» **WHAT IS NEEDED**
Rewrite the rows below, putting "Detective Avinash" wherever "Inspector Avinash" appears and keeping everything else as it is.

[Extracted page text data]

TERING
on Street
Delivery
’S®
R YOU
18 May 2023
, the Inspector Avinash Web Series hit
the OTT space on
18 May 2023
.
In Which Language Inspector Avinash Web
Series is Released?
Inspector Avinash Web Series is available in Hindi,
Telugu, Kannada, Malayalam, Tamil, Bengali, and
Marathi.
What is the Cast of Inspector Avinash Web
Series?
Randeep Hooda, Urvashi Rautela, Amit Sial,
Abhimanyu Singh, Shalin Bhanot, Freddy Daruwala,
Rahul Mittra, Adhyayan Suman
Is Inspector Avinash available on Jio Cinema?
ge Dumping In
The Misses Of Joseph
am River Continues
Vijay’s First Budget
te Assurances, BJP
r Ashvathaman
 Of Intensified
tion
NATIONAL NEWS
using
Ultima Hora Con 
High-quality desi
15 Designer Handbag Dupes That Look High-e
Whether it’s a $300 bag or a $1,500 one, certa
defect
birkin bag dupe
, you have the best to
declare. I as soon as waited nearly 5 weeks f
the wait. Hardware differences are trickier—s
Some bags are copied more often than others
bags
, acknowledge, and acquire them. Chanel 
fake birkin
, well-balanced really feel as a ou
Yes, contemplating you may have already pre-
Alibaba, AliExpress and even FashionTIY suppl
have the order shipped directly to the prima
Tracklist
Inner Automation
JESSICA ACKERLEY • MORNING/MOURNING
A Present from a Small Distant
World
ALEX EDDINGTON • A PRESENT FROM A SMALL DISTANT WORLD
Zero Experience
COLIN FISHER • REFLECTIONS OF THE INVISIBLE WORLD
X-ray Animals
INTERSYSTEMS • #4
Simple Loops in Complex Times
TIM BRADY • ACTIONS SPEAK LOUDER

» **REPLY**
TERING
on Street
Delivery
’S®
R YOU
18 May 2023
, the Detective Avinash Web Series hit
the OTT space on
18 May 2023
.
In Which Language Detective Avinash Web
Series is Released?
Detective Avinash Web Series is available in Hindi,
Telugu, Kannada, Malayalam, Tamil, Bengali, and
Marathi.
What is the Cast of Detective Avinash Web
Series?
Randeep Hooda, Urvashi Rautela, Amit Sial,
Abhimanyu Singh, Shalin Bhanot, Freddy Daruwala,
Rahul Mittra, Adhyayan Suman
Is Detective Avinash available on Jio Cinema?
ge Dumping In
The Misses Of Joseph
am River Continues
Vijay’s First Budget
te Assurances, BJP
r Ashvathaman
 Of Intensified
tion
NATIONAL NEWS
using
Ultima Hora Con 
High-quality desi
15 Designer Handbag Dupes That Look High-e
Whether it’s a $300 bag or a $1,500 one, certa
defect
birkin bag dupe
, you have the best to
declare. I as soon as waited nearly 5 weeks f
the wait. Hardware differences are trickier—s
Some bags are copied more often than others
bags
, acknowledge, and acquire them. Chanel 
fake birkin
, well-balanced really feel as a ou
Yes, contemplating you may have already pre-
Alibaba, AliExpress and even FashionTIY suppl
have the order shipped directly to the prima
Tracklist
Inner Automation
JESSICA ACKERLEY • MORNING/MOURNING
A Present from a Small Distant
World
ALEX EDDINGTON • A PRESENT FROM A SMALL DISTANT WORLD
Zero Experience
COLIN FISHER • REFLECTIONS OF THE INVISIBLE WORLD
X-ray Animals
INTERSYSTEMS • #4
Simple Loops in Complex Times
TIM BRADY • ACTIONS SPEAK LOUDER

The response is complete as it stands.